Most programming languages solve these issues through some form of automatic memory management, where requests to free an object (if they exist at all) are not processed immediately, and all pointers are under the control of the compiler so that it can know what object this pointer is accessing. For example, the compiler sees that an instruction is accessing the 42nd byte of some object A, so it emits an instruction to check that A has at least that many bytes, and it records A as being in use up to that point so that A won't be freed earlier. The most common technique for automatic memory management is garbage collection: the runtime environment has a way to explore all the pointers of the program (which implies that the programmer can't make up a pointer in some hidden way), and it only ever frees objects when there is no pointer to them that the program can accesss.
Why do people program in such error-prone languages? Some of the reasons include:
- The weight of history: programs are written in C, and they keep evolving in C.
- Performance. Real or perceived. Automatic memory management has a runtime cost (but then, so does manual memory management).
- The weight of history: programmers know C, so they write more programs in C.
- Overconfidence. Many programmers believe that since they are smarter than a computer, the computer should not override their decisions. (I am smarter than the guard railing on my balcony; so why does it prevent me from walking off the 10th floor?)
- The weight of history: there's a C compiler for every platform. Other languages tend to be less portable.
Languages where the programmer can't make up pointers turns programming errors
that would lead to arbitrary code execution due to a buffer overflow or access to a freed object into denials of service: the program may abort due to an uncaught out-of-bounds exception, or it may run out of memory, but at least it won't do the attacker's bidding. So they don't completely solve the problem — there's no miracle cure — they merely reduce its impact.

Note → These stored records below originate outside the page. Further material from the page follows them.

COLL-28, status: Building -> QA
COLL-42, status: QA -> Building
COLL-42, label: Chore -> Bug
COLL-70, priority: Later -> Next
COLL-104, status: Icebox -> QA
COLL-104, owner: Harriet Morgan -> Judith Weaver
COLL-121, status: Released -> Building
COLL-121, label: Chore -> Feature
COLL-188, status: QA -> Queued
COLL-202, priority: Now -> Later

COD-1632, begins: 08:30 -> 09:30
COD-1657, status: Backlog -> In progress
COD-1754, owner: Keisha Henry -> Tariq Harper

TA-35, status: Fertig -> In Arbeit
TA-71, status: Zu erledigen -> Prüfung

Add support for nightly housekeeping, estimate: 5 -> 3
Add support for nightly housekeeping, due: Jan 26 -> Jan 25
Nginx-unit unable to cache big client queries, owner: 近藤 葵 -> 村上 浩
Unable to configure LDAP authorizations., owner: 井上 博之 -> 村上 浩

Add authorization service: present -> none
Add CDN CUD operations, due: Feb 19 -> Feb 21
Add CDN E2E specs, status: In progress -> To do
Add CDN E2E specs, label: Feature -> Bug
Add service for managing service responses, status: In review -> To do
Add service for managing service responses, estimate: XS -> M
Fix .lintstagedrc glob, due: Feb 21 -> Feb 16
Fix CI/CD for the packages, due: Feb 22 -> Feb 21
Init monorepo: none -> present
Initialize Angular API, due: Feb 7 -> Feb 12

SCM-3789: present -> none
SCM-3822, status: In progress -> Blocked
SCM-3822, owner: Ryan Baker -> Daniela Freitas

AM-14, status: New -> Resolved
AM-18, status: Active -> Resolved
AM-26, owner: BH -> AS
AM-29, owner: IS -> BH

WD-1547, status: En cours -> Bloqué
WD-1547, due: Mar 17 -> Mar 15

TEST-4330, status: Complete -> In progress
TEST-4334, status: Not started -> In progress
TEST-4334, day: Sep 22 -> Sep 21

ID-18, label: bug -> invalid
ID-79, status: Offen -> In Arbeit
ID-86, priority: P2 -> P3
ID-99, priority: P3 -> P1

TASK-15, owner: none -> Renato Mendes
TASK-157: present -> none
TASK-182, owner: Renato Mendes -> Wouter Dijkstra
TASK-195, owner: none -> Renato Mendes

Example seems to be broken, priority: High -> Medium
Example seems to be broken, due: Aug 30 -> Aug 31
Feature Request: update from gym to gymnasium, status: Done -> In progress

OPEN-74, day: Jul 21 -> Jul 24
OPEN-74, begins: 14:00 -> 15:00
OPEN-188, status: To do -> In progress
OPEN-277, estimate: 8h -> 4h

While languages with automatic memory management are a step up, they don't fully solve the original unsolvable issue, which is that memory is used for a different purpose from what it was intended for. They're only a step up, in fact. Instead of misusing bytes in memory (which is what buffer overflows can do), attackers may misuse strings: a string that should have been interpreted only as text intended for human beings, is instead interpreted as instructions in some programming language. For an example, an SQL injection attack consists of inserting a single quote in a string which results in part of that string being interpreted as SQL rather than, say, somebody's name. There are ways of relying on the compiler to detect such misuse, but most popular languages don't implement them, and most programmers have no idea that such techniques even exist (see Handing untrusted string input in print function and avoid buffer overflow for an idea of how it's done).